Disabled Education (NYU Press 2013)

Enacted in 1975, the Education for All Handicapped Children Act – now called the Individuals with Disabilities Education Act (IDEA) provides all children with the right to a free and appropriate public education. On the face of it, the IDEA is a shining example of law’s democratizing impulse. But is that really the case? In Disabled Education, Ruth Colker digs deep beneath the IDEA’s surface and reveals that the IDEA contains flaws that were evident at the time of its enactment that limit its effectiveness for poor and minority children.
Both an expert in disability law and the mother of a child with a hearing impairment, Colker learned first-hand of the Act’s limitations when she embarked on a legal battle to persuade her son’s school to accommodate his impairment. Colker was able to devote the considerable resources of a middle-class lawyer to her struggle and ultimately won, but she knew that the IDEA would not have benefitted her son without her time-consuming and costly legal intervention. Her experience led her to investigate other cases, which confirmed her suspicions that the IDEA best serves those with the resources to advocate strongly for their children.The IDEA also works only as well as the rest of the system does: struggling schools that serve primarily poor students of color rarely have the funds to provide appropriate special education and related services to their students with disabilities. Through a close examination of the historical evolution of the IDEA, the actual experiences of children who fought for their education in court, and social science literature on the meaning of “learning disability,” Colker reveals the IDEA’s shortcomings, but also suggests ways in which resources might be allocated more evenly along class lines.
“A shocking, important, and even frightening book that unveils the mistreatment of disabled learners seeking an appropriate education in public school settings. We meet innocent children and desperate parents trying to navigate an entrenched bureaucratic and uncaring educational system that is further enabled by inept hearing officers who turn a deaf ear to the needs of the children and to the law. A must read for parents, educators, policy-makers and anyone who cares about the future of education in America. Scientific knowledge has progressed too far to accept this shameful treatment of children from all backgrounds and socio-economic groups; this book is a wake-up call for up-dating policies, procedures and laws affecting children who struggle in school.”
-Sally Shaywitz, MD, author of Overcoming Dyslexia
Disabled Education is a unique and important work. For the first time, this book tells the stories of the families who set key precedents for children with special needs. It also gives a novel and in-depth description of the political and legislative process of the landmark Individuals with Disabilities Education Act.
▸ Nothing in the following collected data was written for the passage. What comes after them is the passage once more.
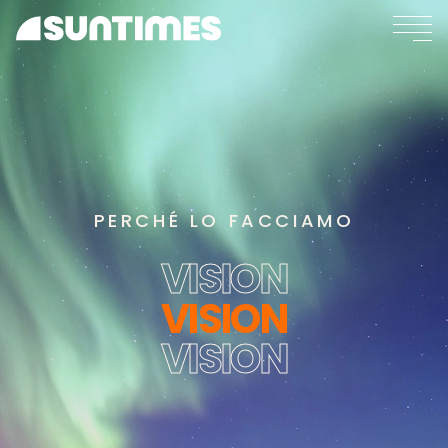
PERCHÉ LO FACCIAMO
VISION
VISION
VISION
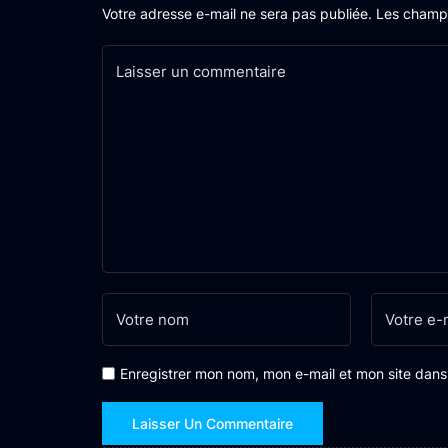
Votre adresse e-mail ne sera pas publiée.
Les champs
Enregistrer mon nom, mon e-mail et mon site dan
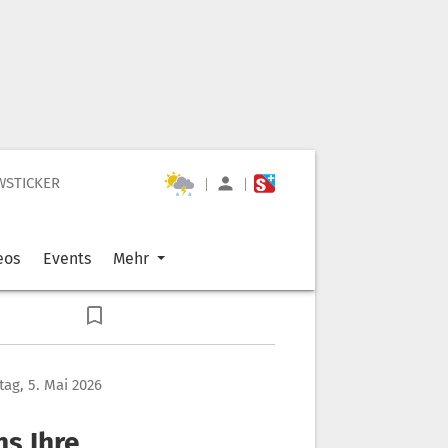
WSTICKER
|
|
eos
Events
Mehr
tag, 5. Mai 2026
s Ihre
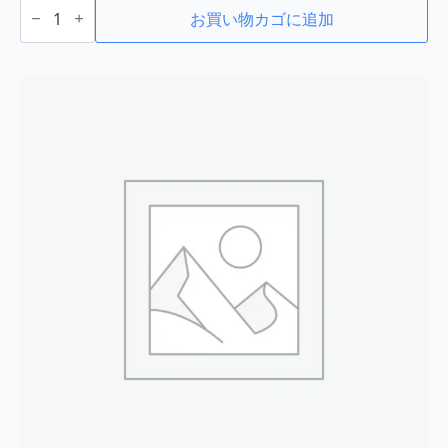
宮
古
お買い物カゴに追加
島
み
き
720ml
【１
ケ
ー
ス】
個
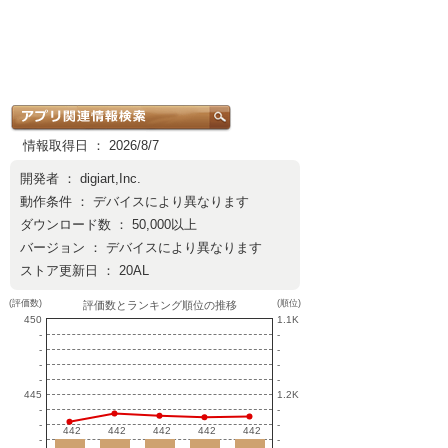
情報取得日 ： 2026/8/7
開発者 ：
digiart,Inc.
動作条件 ： デバイスにより異なります
ダウンロード数 ： 50,000以上
バージョン ： デバイスにより異なります
ストア更新日 ： 20AL
(評価数)
(順位)
評価数とランキング順位の推移
450
1.1K
-
-
-
-
-
-
-
-
445
1.2K
-
-
-
-
442
442
442
442
442
442
442
442
442
442
-
-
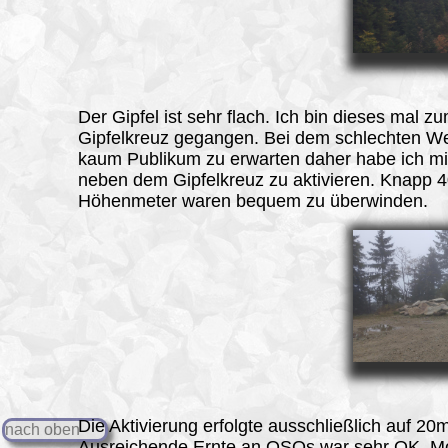
Der
Gipfel
ist sehr flach. Ich bin dieses mal z
Gipfelkreuz gegangen. Bei dem schlechten We
kaum Publikum zu erwarten daher habe ich mir
neben dem Gipfelkreuz zu aktivieren. Knapp 
Höhenmeter waren bequem zu überwinden.
Die Aktivierung erfolgte ausschließlich auf 20
nach oben
Ausreichende Ernte an QSOs war sehr OK. M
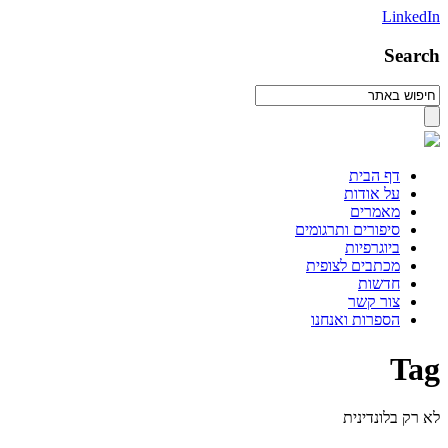
LinkedIn
Search
דף הבית
על אודות
מאמרים
סיפורים ותרגומים
ביוגרפיות
מכתבים לצופית
חדשות
צור קשר
הספרות ואנחנו
Tag
לא רק בלונדינית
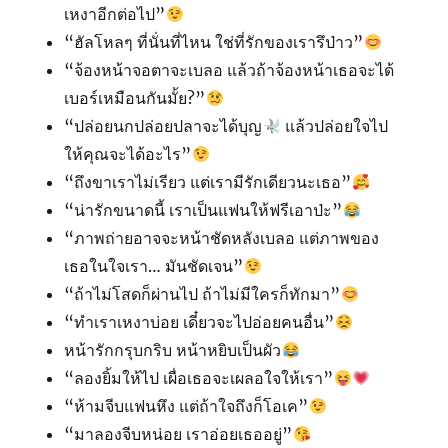
เหงาอีกต่อไป”
“ฮัลโหลๆ ที่นั่นที่ไหน ใช่ที่รักของเรารึป่าว”
“จ้องหน้าจอตาจะเบลอ แล้วถ้าจ้องหน้าเธอจะได้
เบอร์เหมือนกันมั้ย?”
“ปล่อยนกปล่อยปลาจะได้บุญ
แล้วปล่อยใจไป
ให้คุณจะได้อะไร”
“ถึงขาเราไม่เรียว แต่เรามีรักเดียวนะเธอ”
“น่ารักขนาดนี้ เราเป็นแฟนให้ฟรีเอาป่ะ”
“ภาพถ่ายอาจจะหน้าชัดหลังเบลอ แต่ภาพของ
เธอในใจเรา… มันชัดเจน”
“ถ้าไม่โสดก็ผ่านไป ถ้าไม่มีใครก็ทักมา”
“ทำเราเหงาบ่อย เดี๋ยวจะไปอ่อยคนอื่น”
หน้ารักกรุบกริบ หน้าหยิบเป็นผัว
“ลองยิ้มให้ไป เผื่อเธอจะเผลอใจให้เรา”
“ห้ามจีบแฟนหึง แต่ถ้าใจถึงก็โอเค”
“มาลองจีบหน่อย เราอ่อยเธออยู่”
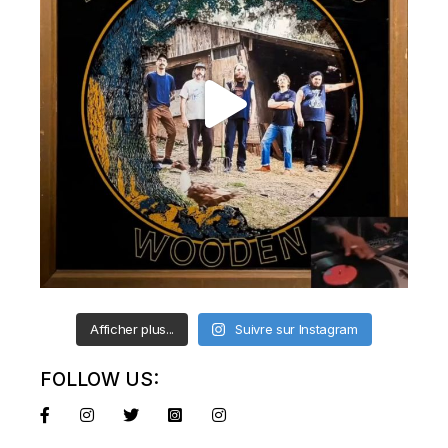
Afficher plus...
Suivre sur Instagram
FOLLOW US:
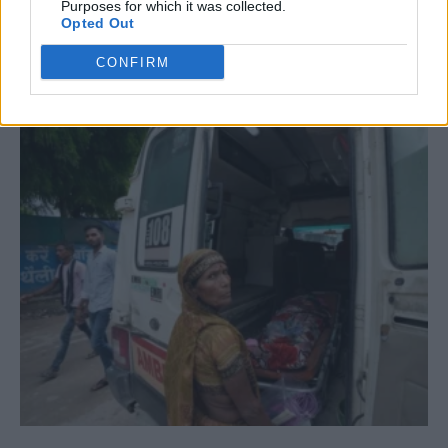
Purposes for which it was collected.
Opted Out
CONFIRM
ΣΧΕΤΙΚΆ ΆΡΘΡΑ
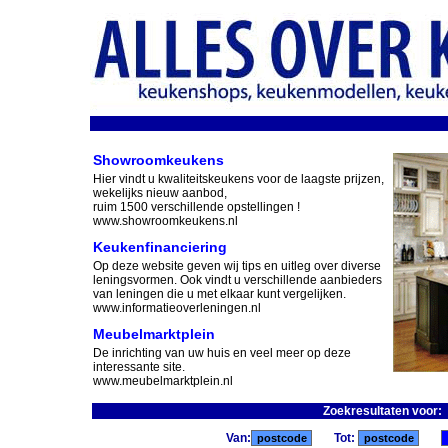
Showroomkeukens
Hier vindt u kwaliteitskeukens voor de laagste prijzen,
wekelijks nieuw aanbod,
ruim 1500 verschillende opstellingen !
www.showroomkeukens.nl
Keukenfinanciering
Op deze website geven wij tips en uitleg over diverse
leningsvormen. Ook vindt u verschillende aanbieders
van leningen die u met elkaar kunt vergelijken.
www.informatieoverleningen.nl
Meubelmarktplein
De inrichting van uw huis en veel meer op deze
interessante site.
www.meubelmarktplein.nl
Zoekresultaten voor:
Van:
Tot:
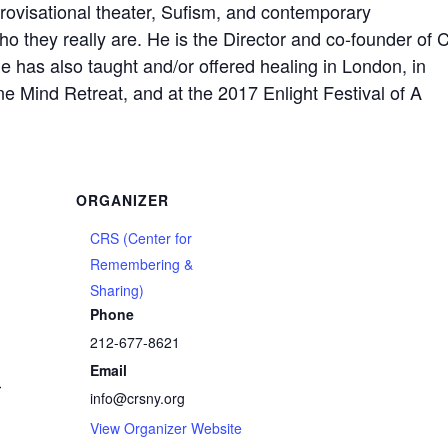
ovisational theater, Sufism, and contemporary
 they really are. He is the Director and co-founder of
 has also taught and/or offered healing in London, in
e Mind Retreat, and at the 2017 Enlight Festival of A
ORGANIZER
CRS (Center for
Remembering &
Sharing)
Phone
212-677-8621
Email
m
info@crsny.org
View Organizer Website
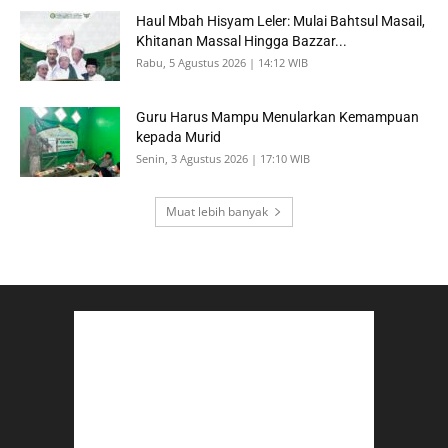
Haul Mbah Hisyam Leler: Mulai Bahtsul Masail,
Khitanan Massal Hingga Bazzar...
Rabu, 5 Agustus 2026 | 14:12 WIB
Guru Harus Mampu Menularkan Kemampuan
kepada Murid
Senin, 3 Agustus 2026 | 17:10 WIB
Muat lebih banyak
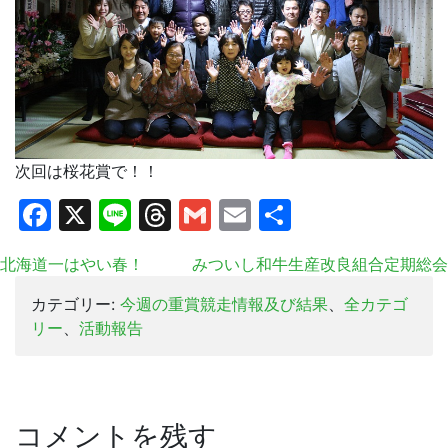
次回は桜花賞で！！
Facebook
X
Line
Threads
Gmail
Email
共
有
北海道一はやい春！
みついし和牛生産改良組合定期総会
カテゴリー:
今週の重賞競走情報及び結果
、
全カテゴ
リー
、
活動報告
コメントを残す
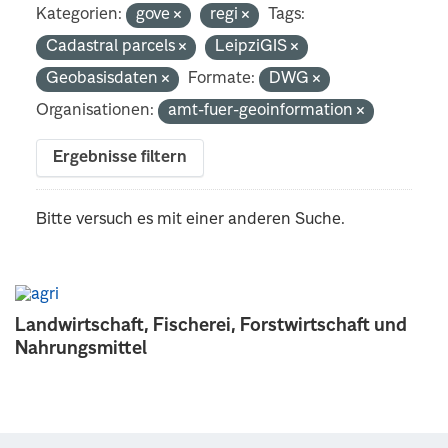
Kategorien:
gove
regi
Tags:
Cadastral parcels
LeipziGIS
Geobasisdaten
Formate:
DWG
Organisationen:
amt-fuer-geoinformation
Ergebnisse filtern
Bitte versuch es mit einer anderen Suche.
Landwirtschaft, Fischerei, Forstwirtschaft und
Nahrungsmittel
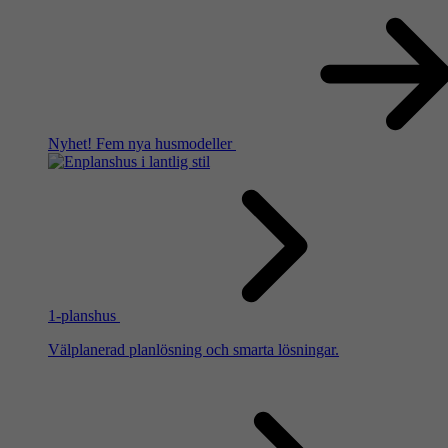
Nyhet!
Fem nya husmodeller
1-planshus
Välplanerad planlösning och smarta lösningar.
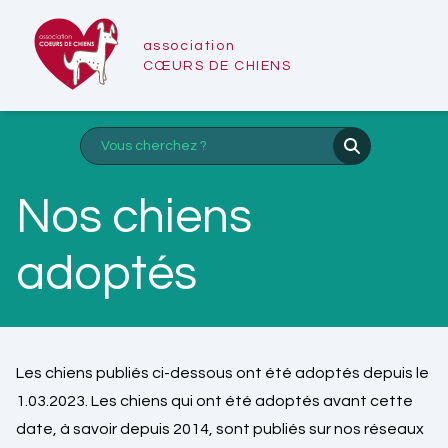
association
CŒURS DE CHIENS
Nos chiens
adoptés
Les chiens publiés ci-dessous ont été adoptés depuis le
1.03.2023. Les chiens qui ont été adoptés avant cette
date, à savoir depuis 2014, sont publiés sur nos réseaux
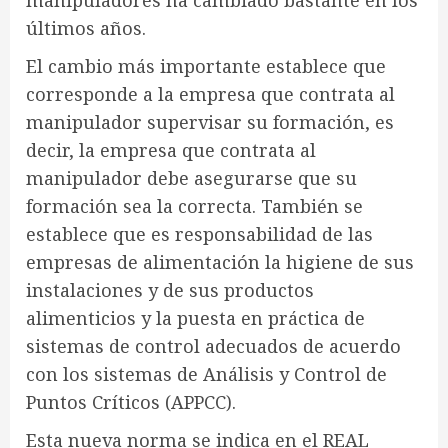
manipuladores ha cambiado bastante en los
últimos años.
El cambio más importante establece que
corresponde a la empresa que contrata al
manipulador supervisar su formación, es
decir, la empresa que contrata al
manipulador debe asegurarse que su
formación sea la correcta. También se
establece que es responsabilidad de las
empresas de alimentación la higiene de sus
instalaciones y de sus productos
alimenticios y la puesta en práctica de
sistemas de control adecuados de acuerdo
con los sistemas de Análisis y Control de
Puntos Críticos (APPCC).
Esta nueva norma se indica en el REAL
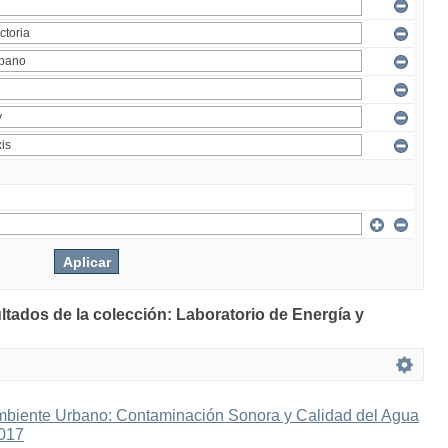
ltados de la colección: Laboratorio de Energía y
mbiente Urbano: Contaminación Sonora y Calidad del Agua
2017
In so doing, Professor Ruth Colker offers an unprecedented historical account of this law, while also offering a timely critique and suggestions for reform.”
-Julie K. Waterstone, Southwestern Law School

“For anyone intent on our public schools providing equal educational opportunities to students with disabilities, Disabled Education is a comprehensive vision of how far we have yet to come and why. For attorneys and advocates, it provides insight into why there is such a headwind against students with disabilities receiving an effective and meaningful education. For judges, it delivers a challenge to reach more just, informed decisions, fully respecting the free appropriate educational opportunity guarantees of the IDEA.  For those who teach, develop and enforce education policy through our civil rights laws, it presents a compelling insight into how and why the shortcomings of the special education system fall hardest on poor students, students of color and limited-English speaking students.”
-Paul D. Grossman, Hastings College of Law, University of California

“Colker’s work provides both a broad and deep examination of the central legal—and moral—conundrum of the special education system: why the very same system can provide helpful and desired support for wealthier, often white, children with disabilities while providing less helpful and even exclusionary programs for low-income, often minority, children with disabilities. A leader in the field of disability law, Colker persuasively traces the answer through statutory analysis and legislative history, Supreme Court opinions and their back stories, and state-level administrative hearing officer decisions. The result is a compelling study that should inform policy makers and advocates in discussions about reforming the Individuals with Disabilities Education Act in the years to come.”
-Eloise Pasachoff, Georgetown University Law Center

Disabled Education confronts head-on an unfortunate truth that all of us who are special education advocates have known for a long time:  the system is, at best, inconsistently meeting the needs of low-income and minority children. Unlike other accounts of the system’s imperfections, Colker’s delves deeply and painstakingly into the rich human narratives contained in federal and state judicial decisions so that we can see in real terms the difficulties many families face as they crusade to obtain an appropriate education for their children. Not content to simply notice the disturbing reality, Disabled Education’s detailed analysis provides a much more valuable contribution; it moves us closer to understanding whythe system is not working equally for all families, how the system came to be this way, and what we need to do to fix it.”